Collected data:
--
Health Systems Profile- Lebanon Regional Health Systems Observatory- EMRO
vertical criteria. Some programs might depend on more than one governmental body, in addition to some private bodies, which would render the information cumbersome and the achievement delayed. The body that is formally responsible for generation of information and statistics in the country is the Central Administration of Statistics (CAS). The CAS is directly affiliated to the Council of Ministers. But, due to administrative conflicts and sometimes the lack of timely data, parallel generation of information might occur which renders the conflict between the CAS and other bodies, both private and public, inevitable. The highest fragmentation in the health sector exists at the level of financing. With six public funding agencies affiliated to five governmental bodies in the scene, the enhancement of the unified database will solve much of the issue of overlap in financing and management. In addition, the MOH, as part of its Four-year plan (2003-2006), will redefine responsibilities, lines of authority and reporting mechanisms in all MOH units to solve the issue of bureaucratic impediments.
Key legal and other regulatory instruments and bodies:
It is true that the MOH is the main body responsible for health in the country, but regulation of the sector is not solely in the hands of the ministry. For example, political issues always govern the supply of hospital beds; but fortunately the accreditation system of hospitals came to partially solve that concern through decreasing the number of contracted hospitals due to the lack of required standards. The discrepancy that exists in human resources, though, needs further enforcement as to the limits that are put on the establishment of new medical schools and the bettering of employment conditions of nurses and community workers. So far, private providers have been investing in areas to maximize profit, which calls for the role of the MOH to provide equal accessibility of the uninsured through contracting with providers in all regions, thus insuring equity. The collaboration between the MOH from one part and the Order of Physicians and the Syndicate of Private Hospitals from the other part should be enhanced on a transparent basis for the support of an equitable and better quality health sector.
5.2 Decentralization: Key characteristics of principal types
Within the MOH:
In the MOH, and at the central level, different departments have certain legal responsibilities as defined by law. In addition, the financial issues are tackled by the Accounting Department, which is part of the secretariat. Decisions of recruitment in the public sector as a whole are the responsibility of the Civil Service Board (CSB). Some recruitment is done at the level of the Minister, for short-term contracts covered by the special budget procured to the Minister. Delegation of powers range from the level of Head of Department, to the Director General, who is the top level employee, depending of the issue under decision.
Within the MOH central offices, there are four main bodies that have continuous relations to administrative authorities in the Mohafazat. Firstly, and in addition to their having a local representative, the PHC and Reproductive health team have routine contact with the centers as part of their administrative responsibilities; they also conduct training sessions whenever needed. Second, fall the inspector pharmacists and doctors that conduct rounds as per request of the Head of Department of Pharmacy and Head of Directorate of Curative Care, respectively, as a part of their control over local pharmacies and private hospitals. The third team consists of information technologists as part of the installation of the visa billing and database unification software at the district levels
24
--
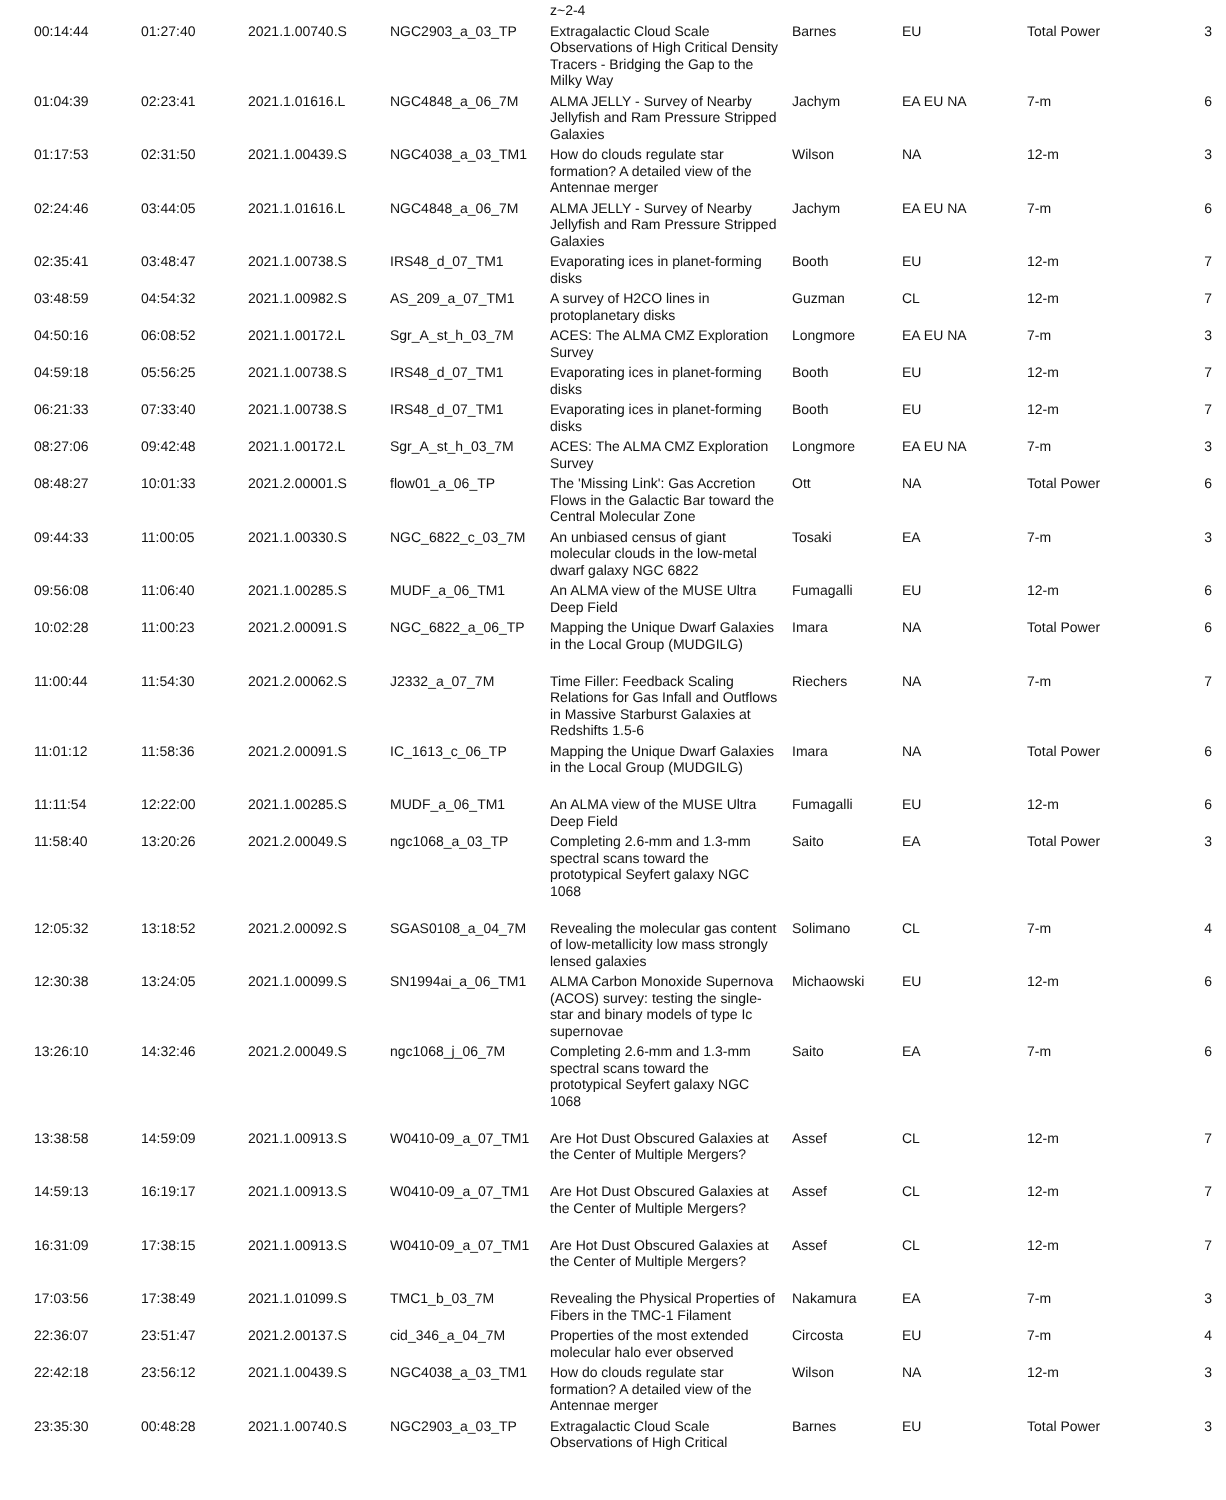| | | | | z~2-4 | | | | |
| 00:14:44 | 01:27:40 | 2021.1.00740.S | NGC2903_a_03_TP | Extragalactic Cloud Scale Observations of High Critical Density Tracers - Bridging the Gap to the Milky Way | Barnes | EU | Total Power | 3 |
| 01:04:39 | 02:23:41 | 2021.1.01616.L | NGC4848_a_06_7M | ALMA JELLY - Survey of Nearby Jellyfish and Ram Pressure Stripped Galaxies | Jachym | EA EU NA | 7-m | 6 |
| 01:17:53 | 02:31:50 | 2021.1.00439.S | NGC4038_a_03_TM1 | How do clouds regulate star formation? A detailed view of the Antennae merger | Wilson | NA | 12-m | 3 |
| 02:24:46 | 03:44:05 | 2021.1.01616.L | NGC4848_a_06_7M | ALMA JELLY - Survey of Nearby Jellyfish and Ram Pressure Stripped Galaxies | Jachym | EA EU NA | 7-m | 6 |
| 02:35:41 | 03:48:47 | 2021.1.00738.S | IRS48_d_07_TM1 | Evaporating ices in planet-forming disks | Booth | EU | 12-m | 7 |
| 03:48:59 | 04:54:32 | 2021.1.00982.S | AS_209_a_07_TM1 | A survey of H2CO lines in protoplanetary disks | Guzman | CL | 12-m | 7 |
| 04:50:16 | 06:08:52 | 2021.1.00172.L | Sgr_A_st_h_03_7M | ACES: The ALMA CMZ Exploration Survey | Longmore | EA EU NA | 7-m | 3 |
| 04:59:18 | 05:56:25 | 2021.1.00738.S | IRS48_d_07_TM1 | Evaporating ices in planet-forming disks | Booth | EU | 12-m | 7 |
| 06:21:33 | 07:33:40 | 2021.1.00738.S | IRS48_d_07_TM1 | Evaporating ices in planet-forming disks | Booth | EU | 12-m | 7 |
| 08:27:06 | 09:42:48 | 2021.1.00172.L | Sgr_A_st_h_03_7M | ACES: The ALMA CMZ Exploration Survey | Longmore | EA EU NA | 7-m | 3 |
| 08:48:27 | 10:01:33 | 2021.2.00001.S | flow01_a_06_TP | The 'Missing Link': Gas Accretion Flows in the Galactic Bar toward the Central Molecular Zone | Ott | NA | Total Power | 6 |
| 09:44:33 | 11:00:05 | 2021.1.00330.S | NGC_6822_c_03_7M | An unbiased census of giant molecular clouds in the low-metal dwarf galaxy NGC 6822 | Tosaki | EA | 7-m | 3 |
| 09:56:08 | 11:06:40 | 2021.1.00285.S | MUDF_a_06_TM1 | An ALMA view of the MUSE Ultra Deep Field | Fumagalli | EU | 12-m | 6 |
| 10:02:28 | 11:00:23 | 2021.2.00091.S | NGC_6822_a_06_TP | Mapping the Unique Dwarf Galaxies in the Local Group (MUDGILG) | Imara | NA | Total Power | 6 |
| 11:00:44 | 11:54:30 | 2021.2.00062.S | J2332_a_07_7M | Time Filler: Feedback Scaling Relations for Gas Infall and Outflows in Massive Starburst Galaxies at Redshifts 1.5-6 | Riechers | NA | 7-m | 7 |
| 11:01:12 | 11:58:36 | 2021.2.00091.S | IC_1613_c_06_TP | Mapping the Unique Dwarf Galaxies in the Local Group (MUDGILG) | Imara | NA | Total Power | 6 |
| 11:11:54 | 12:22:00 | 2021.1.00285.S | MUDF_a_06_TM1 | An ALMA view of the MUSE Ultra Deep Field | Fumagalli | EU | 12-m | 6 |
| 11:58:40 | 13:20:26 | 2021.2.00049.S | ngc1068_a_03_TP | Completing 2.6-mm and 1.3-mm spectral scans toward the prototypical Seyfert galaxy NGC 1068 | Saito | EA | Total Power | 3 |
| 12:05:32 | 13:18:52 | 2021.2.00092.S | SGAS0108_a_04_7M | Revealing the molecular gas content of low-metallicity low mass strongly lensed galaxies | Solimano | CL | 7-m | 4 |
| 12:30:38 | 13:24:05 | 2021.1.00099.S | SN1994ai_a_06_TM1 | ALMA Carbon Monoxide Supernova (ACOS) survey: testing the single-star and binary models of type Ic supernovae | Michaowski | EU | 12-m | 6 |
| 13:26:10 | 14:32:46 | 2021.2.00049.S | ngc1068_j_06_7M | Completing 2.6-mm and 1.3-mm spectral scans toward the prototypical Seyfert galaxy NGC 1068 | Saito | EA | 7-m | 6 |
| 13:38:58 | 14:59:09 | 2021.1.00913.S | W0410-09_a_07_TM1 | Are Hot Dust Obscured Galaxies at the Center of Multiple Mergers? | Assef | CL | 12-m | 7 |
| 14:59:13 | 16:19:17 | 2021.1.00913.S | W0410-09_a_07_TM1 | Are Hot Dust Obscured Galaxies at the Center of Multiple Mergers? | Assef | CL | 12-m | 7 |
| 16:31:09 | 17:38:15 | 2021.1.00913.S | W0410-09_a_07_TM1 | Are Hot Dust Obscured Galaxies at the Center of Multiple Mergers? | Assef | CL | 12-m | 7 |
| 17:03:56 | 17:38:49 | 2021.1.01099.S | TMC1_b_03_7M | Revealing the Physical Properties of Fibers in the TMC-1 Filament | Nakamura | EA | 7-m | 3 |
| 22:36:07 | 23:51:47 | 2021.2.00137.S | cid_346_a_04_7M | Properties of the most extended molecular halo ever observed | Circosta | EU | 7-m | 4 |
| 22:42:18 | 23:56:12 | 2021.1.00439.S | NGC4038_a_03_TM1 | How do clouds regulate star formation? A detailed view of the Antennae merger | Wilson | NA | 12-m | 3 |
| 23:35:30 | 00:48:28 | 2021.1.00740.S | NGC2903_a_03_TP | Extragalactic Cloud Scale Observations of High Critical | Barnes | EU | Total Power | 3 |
--
Problem to work on:
The answer must be a single number: the count of lines above that contain "Ultra".

Result for this task:
2